Presidente Jair Messias Bolsonaro, por que lhe causa tanta irritação o monitoramento da imprensa e da sociedade que não vive sob sua cartilha? Qual a razão da ira ao ser cobrado por compras e gastos estranhos? O senhor é um homem público, ordenador de despesas e deve, sim, satisfações a quem o elegeu, seja por vontade própria ou tentando fugir de uma armadilha para, involuntariamente, cair em outra. Como parlamentar experimentado, o senhor deve ter sido avisado que a imprensa e o eleitorado têm essa obrigação. Podem exagerar, às vezes até com alguma picardia, mas não mentem como o senhor diz. Documentos e notas fiscais comprovam as denúncias.
Capitão Bolsonaro, não basta ter carisma, conhecimento militar ou diplomas variados. A antiga expressão quem não tem competência não se estabelece é cada vez mais atual. Ser competente é condição sine qua non para aqueles que optam por cargos como o seu. E isso ainda não é suficiente. Tem de ser tolerante, dar gargalhadas quando ganha e se recolher passivamente quando perde. Faz parte do jogo. Jornalista antigo na cobertura política e que, por isso mesmo, não aceita sua sugestão de ir à PQP, cansei de vê-lo, da tribuna da Câmara dos Deputados, xingando e acusando ex-presidentes da República de omissão, de ladroagem (com eufemismos, é claro), de peculato e de gastos excessivos. O senhor estava no seu papel. E agora quer tratamento diferenciado? É uma questão de isonomia.

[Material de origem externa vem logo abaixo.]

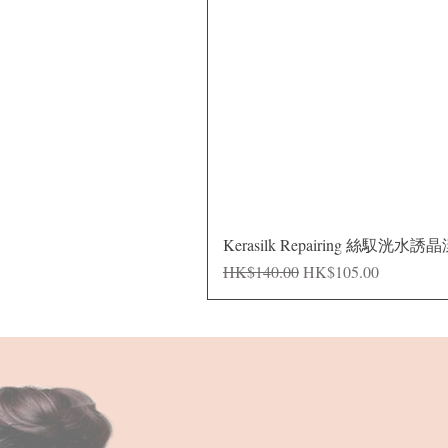
Kerasilk Repairing 絲馭洸水誘
一般價格
促銷價格
HK$140.00
HK$105.00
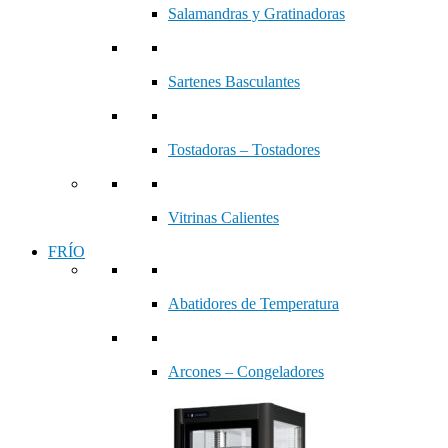
Salamandras y Gratinadoras
Sartenes Basculantes
Tostadoras – Tostadores
Vitrinas Calientes
FRÍO
Abatidores de Temperatura
Arcones – Congeladores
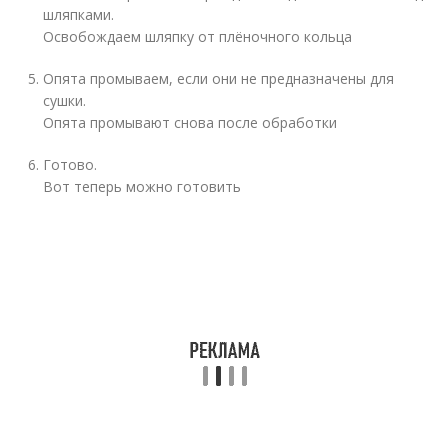
шляпками.
Освобождаем шляпку от плёночного кольца
Опята промываем, если они не предназначены для
сушки.
Опята промывают снова после обработки
Готово.
Вот теперь можно готовить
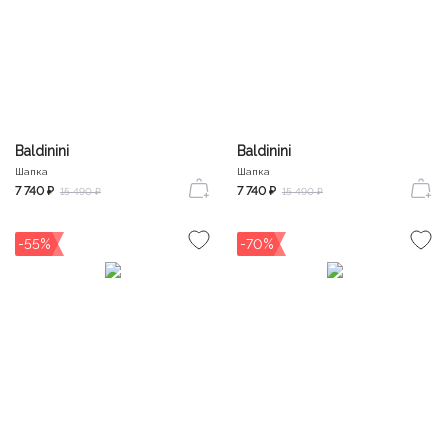
Baldinini
Baldinini
Шапка
Шапка
7 740 ₽
7 740 ₽
15 490 ₽
15 490 ₽
-55%
-70%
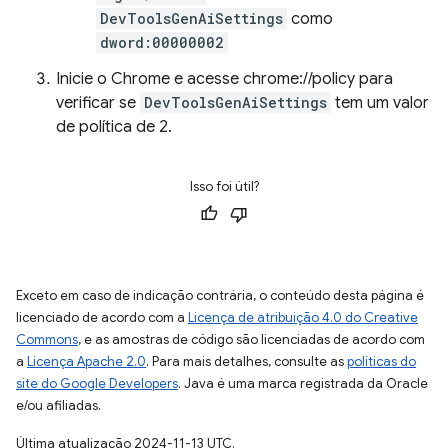
DevToolsGenAiSettings
como
dword:00000002
Inicie o Chrome e acesse chrome://policy para
verificar se
DevToolsGenAiSettings
tem um valor
de política de 2.
Isso foi útil?
Exceto em caso de indicação contrária, o conteúdo desta página é
licenciado de acordo com a
Licença de atribuição 4.0 do Creative
Commons
, e as amostras de código são licenciadas de acordo com
a
Licença Apache 2.0
. Para mais detalhes, consulte as
políticas do
site do Google Developers
. Java é uma marca registrada da Oracle
e/ou afiliadas.
Última atualização 2024-11-13 UTC.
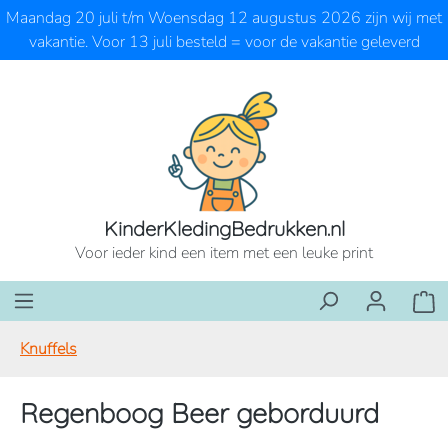
Maandag 20 juli t/m Woensdag 12 augustus 2026 zijn wij met
Ga naar de hoofdinhoud
vakantie. Voor 13 juli besteld = voor de vakantie geleverd
KinderKledingBedrukken.nl
Voor ieder kind een item met een leuke print
Wink
Knuffels
Regenboog Beer geborduurd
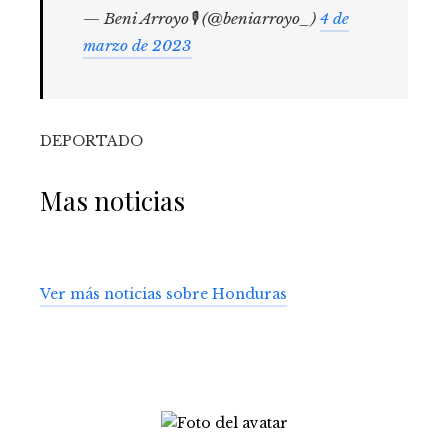
— Beni Arroyo🎙 (@beniarroyo_)
4 de
marzo de 2023
DEPORTADO
Mas noticias
Ver más noticias sobre Honduras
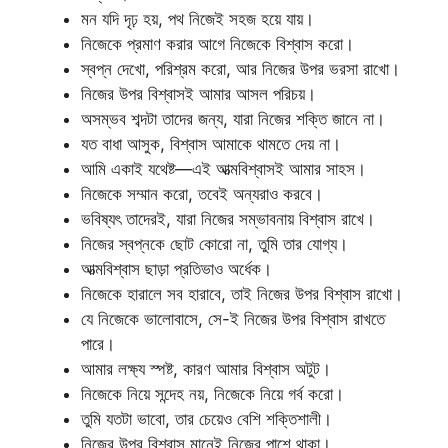
মন যদি দৃঢ় হয়, পথ নিজেই সহজ হয়ে যায়।
নিজেকে প্রমাণ করার আগে নিজেকে বিশ্বাস করো।
স্বপ্ন দেখো, পরিশ্রম করো, আর নিজের উপর ভরসা রাখো।
নিজের উপর বিশ্বাসই আমার আসল পরিচয়।
অসম্ভব শব্দটা তাদের জন্য, যারা নিজের শক্তি জানে না।
যত বাধা আসুক, বিশ্বাস আমাকে থামতে দেয় না।
আমি একাই যথেষ্ট—এই আত্মবিশ্বাসই আমার সাহস।
নিজেকে সম্মান করো, তবেই অন্যরাও করবে।
ভবিষ্যৎ তাদেরই, যারা নিজের সম্ভাবনায় বিশ্বাস রাখে।
নিজের স্বপ্নকে ছোট কোরো না, তুমি তার যোগ্য।
আত্মবিশ্বাস ছাড়া প্রতিভাও অর্ধেক।
নিজেকে হারালে সব হারাবে, তাই নিজের উপর বিশ্বাস রাখো।
যে নিজেকে ভালোবাসে, সে-ই নিজের উপর বিশ্বাস রাখতে
পারে।
আমার লক্ষ্য স্পষ্ট, কারণ আমার বিশ্বাস অটুট।
নিজেকে নিয়ে সন্দেহ নয়, নিজেকে নিয়ে গর্ব করো।
তুমি যতটা ভাবো, তার চেয়েও বেশি শক্তিশালী।
নিজের উপর বিশ্বাস মানেই নিজের পাশে থাকা।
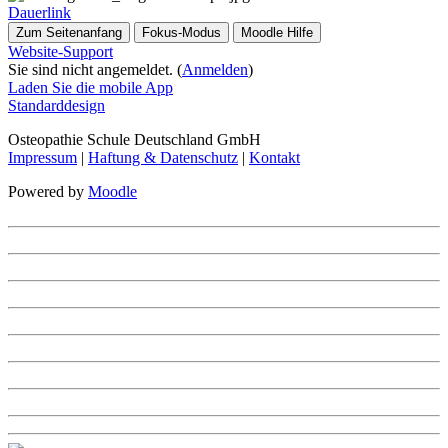
Dauerlink
Zum Seitenanfang
Fokus-Modus
Moodle Hilfe
Website-Support
Sie sind nicht angemeldet. (
Anmelden
)
Laden Sie die mobile App
Standarddesign
Osteopathie Schule Deutschland GmbH
Impressum
|
Haftung & Datenschutz
|
Kontakt
Powered by
Moodle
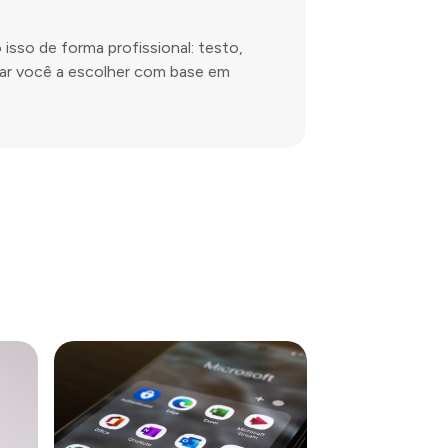
sso de forma profissional: testo,
dar você a escolher com base em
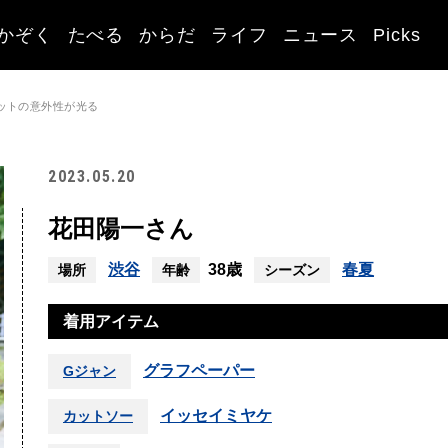
かぞく
たべる
からだ
ライフ
ニュース
Picks
ットの意外性が光る
2023.05.20
花田陽一さん
渋谷
38歳
春夏
場所
年齢
シーズン
着用アイテム
グラフペーパー
Gジャン
イッセイミヤケ
カットソー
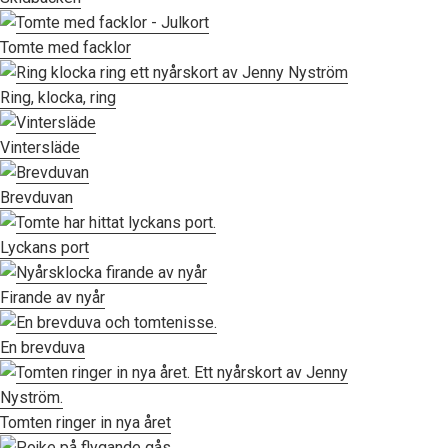
Tomte med facklor
Ring, klocka, ring
Vintersläde
Brevduvan
Lyckans port
Firande av nyår
En brevduva
Tomten ringer in nya året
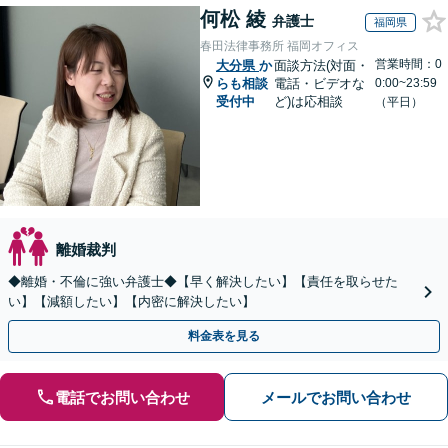
何松 綾
弁護士
福岡県
春田法律事務所 福岡オフィス
営業時間：0
大分県
か
面談方法(対面・
らも相談
電話・ビデオな
0:00~23:59
受付中
ど)は応相談
（平日）
離婚裁判
◆離婚・不倫に強い弁護士◆【早く解決したい】【責任を取らせた
い】【減額したい】【内密に解決したい】
料金表を見る
電話でお問い合わせ
メールでお問い合わせ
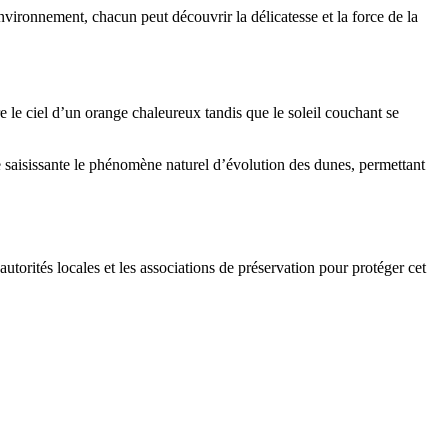
nvironnement, chacun peut découvrir la délicatesse et la force de la
e le ciel d’un orange chaleureux tandis que le soleil couchant se
ère saisissante le phénomène naturel d’évolution des dunes, permettant
utorités locales et les associations de préservation pour protéger cet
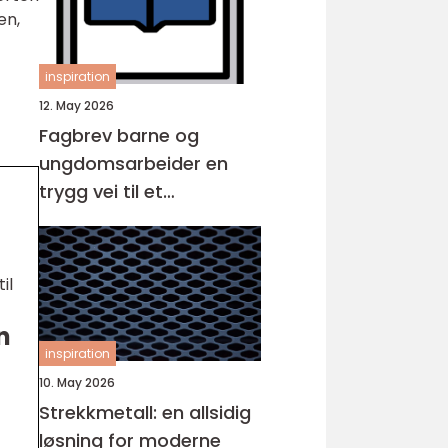
en,
inspiration
12. May 2026
Fagbrev barne og
ungdomsarbeider en
trygg vei til et
meningsfullt yrke
il
n
inspiration
10. May 2026
Strekkmetall: en allsidig
løsning for moderne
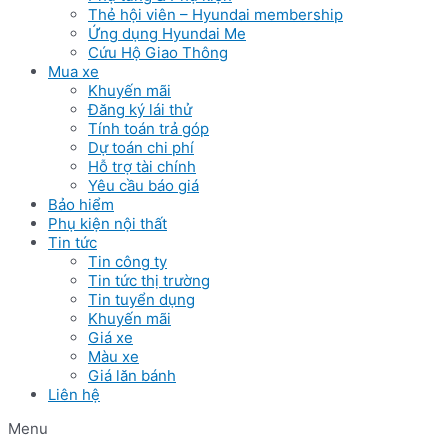
Thẻ hội viên – Hyundai membership
Ứng dụng Hyundai Me
Cứu Hộ Giao Thông
Mua xe
Khuyến mãi
Đăng ký lái thử
Tính toán trả góp
Dự toán chi phí
Hỗ trợ tài chính
Yêu cầu báo giá
Bảo hiểm
Phụ kiện nội thất
Tin tức
Tin công ty
Tin tức thị trường
Tin tuyển dụng
Khuyến mãi
Giá xe
Màu xe
Giá lăn bánh
Liên hệ
Menu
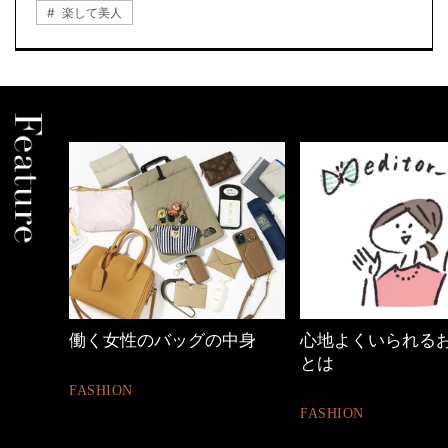
楽して美人
中身
心地よくいられるおしゃれ
40代の小顔メイク
とは
BEAUTY
FASHION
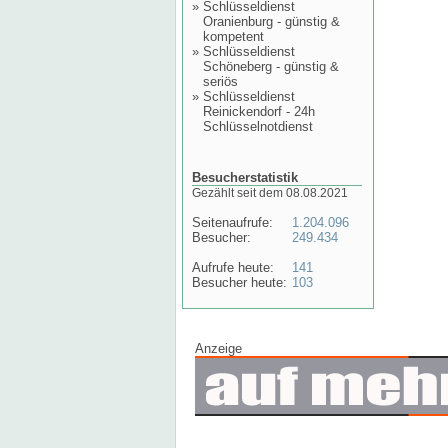
»
Schlüsseldienst
Oranienburg - günstig &
kompetent
»
Schlüsseldienst
Schöneberg - günstig &
seriös
»
Schlüsseldienst
Reinickendorf - 24h
Schlüsselnotdienst
Besucherstatistik
Gezählt seit dem 08.08.2021
Seitenaufrufe:
1.204.096
Besucher:
249.434
Aufrufe heute:
141
Besucher heute:
103
Anzeige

Estranho, para não dizer cômico, é o rebanho bolsonarista rotular de vermelha a mesma imprensa que a turba elogiava quando ela fazia cobranças idênticas a José Sarney, Fernando Collor, Itamar Franco, Fernando Henrique, Luiz Inácio, Dilma Rousseff e Michel Temer. Diriam os seguidores do presidente que os tempos eram outros. Realmente eram. E, por mais que tivesse restrições à maioria desses presidentes, como alguns deixaram saudades. Pelo menos a imprensa e o povo não tinham medo de expor publicamente o contraditório, direito constitucional e princípio básico do processo democrático.
Está escrito em qualquer livro infantil ou de contos eróticos que ocupar a Presidência da República gera bônus e ônus. O lado bom é que o atual ocupante do Planalto faz com maestria: falar mal e ameaçar quem não o segue, reunir artistas sem público em churrascarias apenas para receber apoio e garantir plateia para xingamentos chulos, convocar manifestações favoráveis e disparar, com ajuda de serviçais, fake news covardes contra supostos adversários. Pior que isso é se unir a grupos políticos que o senhor, desde o Parlamento à campanha, denomina de espúrios. O que mudou de lá para cá?
O ruim são as críticas, normais a todo governante em qualquer lugar do mundo. Não esqueçamos que recentemente Donald Trump foi expulso da Casa Branca porque não as suportou. Também acho um saco ser cobrado por qualquer razão. Para evitar, ajo com correção, educação, tolerância e invariavelmente sigo os ditames da lei. Aprendi a não fazer com os outros o que não quero que façam comigo. Em síntese, presidente Jair Bolsonaro, quem fala, escreve, manda dizer ou diz o que quer tem de saber ouvir e ler o que não quer.
Será que é invenção da Associação Contas Abertas a informação de que, na comparação com 2019, o Executivo Federal gastou em 2020 72,9% a mais em leite condensado? É mentira que essa despesa chegou a R$ 18,5 milhões? Foram esses dados que geraram as matérias odiadas pelo presidente e seus seguidores. Do que o governo tem medo? Não sou do ramo, mas tenham certeza de que adoraria ter direito somente ao bônus do cargo político de maior relevância na República Federativa do Brasil.
Claro que todo mingau tem seu dia de araruta. Quando chega, o do presidente é esse: ser criticado quando erra, cobrado quando exagera e emparedado quando não consegue acertar. Quem pagou a despesa do convescote na churrascaria com os artistas sem mídia? Esta foi a pergunta que faltou. De resto é lamentar mais esse desvario presidencial, torcer por dias ou mandatos melhores e rir – rir muito – com o jornalista José Simão, que acaba de criar novo slogan para o governo: “Brasil acima de todos! Leite condensado em cima de tudo!”. Como diz um outro velho companheiro de redação: vivemos em um amargo docinho de país.